The focus of my research is to help agricultural related decision makers increase the efficiency of using climate information through the development and/or improvement of user-friendly, scientifically robust decision support tools. To accomplish this, I work on
- developing a better understanding of crop response to climate variability and change under rainfed and irrigated conditions;
- optimizing management practices for a given crop, location and irrigation system using crop models, weather/seasonal-climate forecasts, and climate projections;
- developing/improving crop models and decision support toolkits for improving crop production;
- developing methods to link and couple climate and crop models to improve stakeholder's decision making.
To perform these tasks, I use integrated system approaches combining field research with simulation modeling and validation to ensure the widest possible extrapolation of results.

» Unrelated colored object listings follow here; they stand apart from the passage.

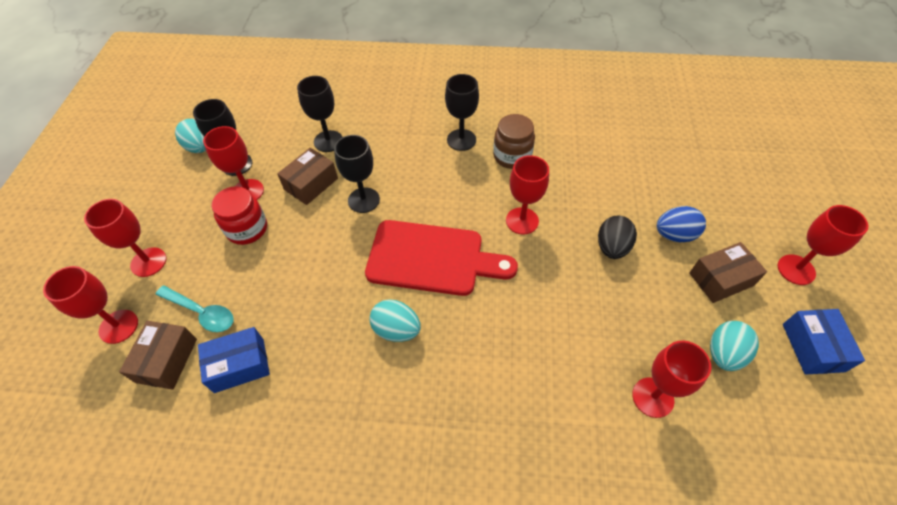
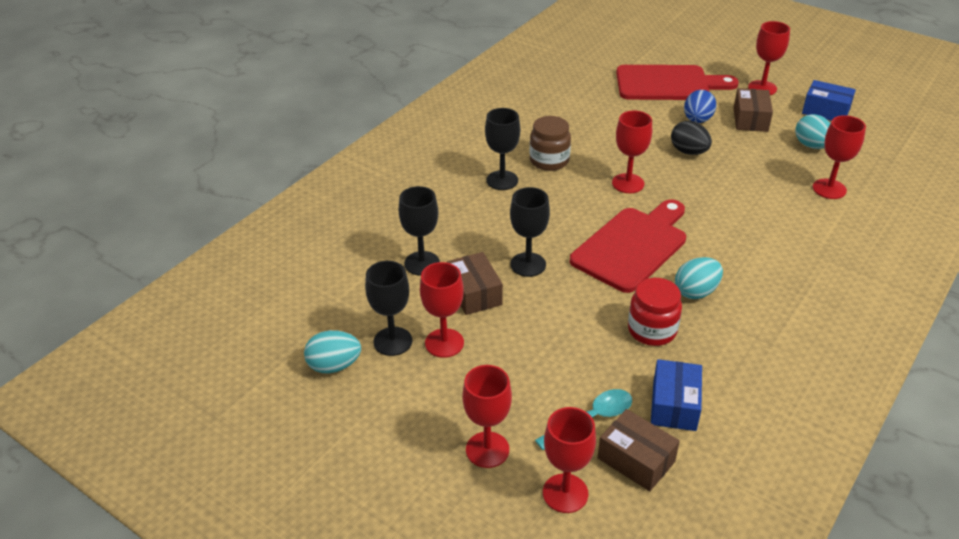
camera: 60 degrees left, 15 degrees down
(247, 229) = (500, 357): red jar -> red jar (652, 330)
(717, 188) = (668, 84): none -> red cutting board

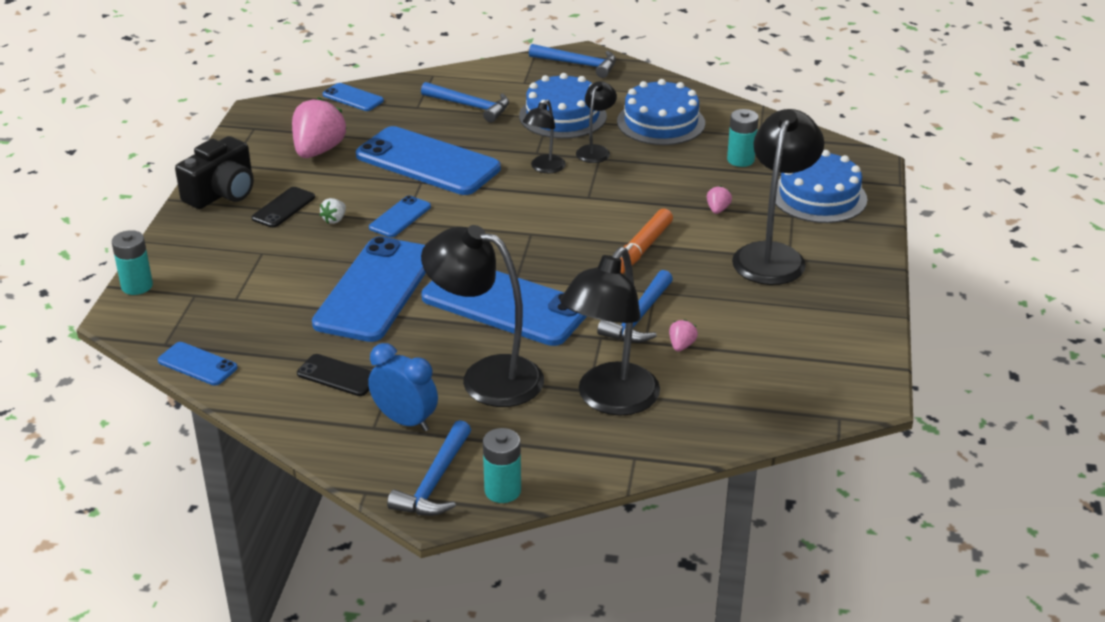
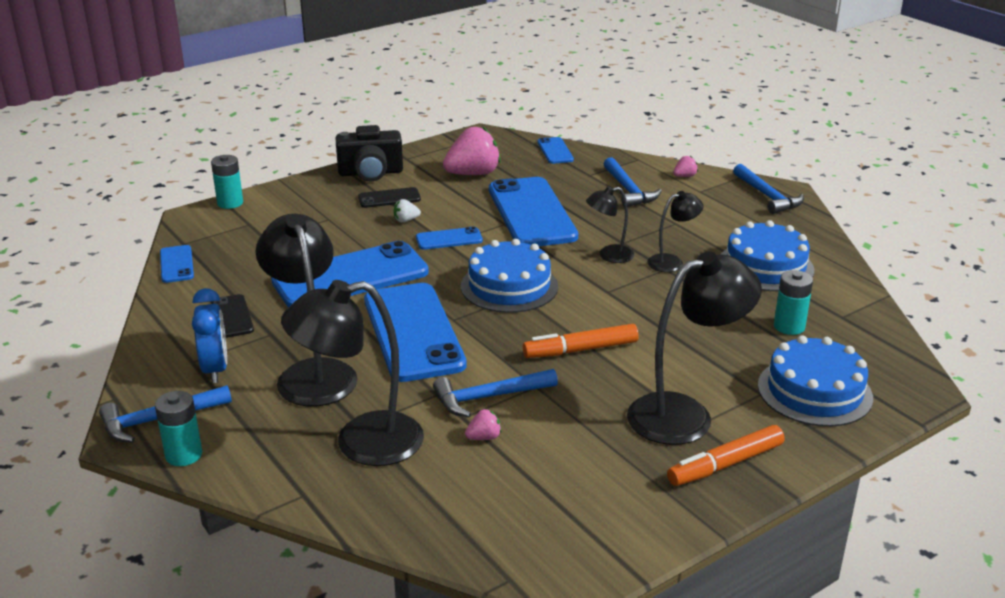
camera: 45 degrees right, 5 degrees down
(562, 116) = (689, 226): blue cake -> blue cake (509, 286)
(717, 210) = (699, 354): pink strawberry -> pink strawberry (684, 176)
(841, 273) = (725, 464): none -> orange marker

Advanced information technologies such as dynamic, statistic and stochastic computer simulation models, decision support systems, and GIS are critical components of my program. Current projects I'm developing under my national and international programs includes
- development of CropClimate*,
- looking for climate change adaptation in agriculture from local through regional and to global scales,
- development of stochastic downscaling methods for applications on climate variability, climate change and filling missing values.

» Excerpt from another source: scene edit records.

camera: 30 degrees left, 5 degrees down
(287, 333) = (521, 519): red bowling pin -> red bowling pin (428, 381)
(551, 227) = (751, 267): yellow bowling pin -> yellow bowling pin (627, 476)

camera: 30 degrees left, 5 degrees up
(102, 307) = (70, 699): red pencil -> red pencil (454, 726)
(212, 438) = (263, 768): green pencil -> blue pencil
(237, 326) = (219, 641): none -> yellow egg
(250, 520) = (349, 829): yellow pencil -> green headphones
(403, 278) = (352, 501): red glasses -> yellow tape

Currently, I have specific projects within the U.S. at Nebraska, Florida, Alabama, Georgia. CropClimate runs for all the United States territories at the sub-county level. My international program currently involves India, Nepal, Bangladesh and Peru, and I'm looking of increasing my research to Brazil, Mexico, and Ethiopia (proposals pending) as well as trying to incorporate other countries in Africa and Asia.
* CropClimate, is an initiative from the University of Nebraska-Lincoln that will produce climate-related, useful information for agricultural decision makers within the U.S. at scales finer than county level and is expected to be released in the next few months. CropClimate uses state-of-the-art knowledge in climate-, soil-, and crop-modeling to link the effects of environmental conditions and management (i.e. irrigation, fertilization) in the growth and the development of crops. Based on this climatic and agronomic information; farmers, lenders, agrochemical companies, and others can tailor their management and services according to the forthcoming seasonal climate forecast. A huge component of CropClimate is our extension team, who translates and transfers the cutting edge scientific knowledge in terms that users can benefit from. CropClimate is based on dynamic crop modeling that represents our current understanding of plant biology and its interactions with the environment at plant and plot scales. Supported by our detailed climate and soil databases and its modeling team, CropClimate explores crop modeling capabilities to improve field management of food, fiber and fuel crops for more sustainable production systems.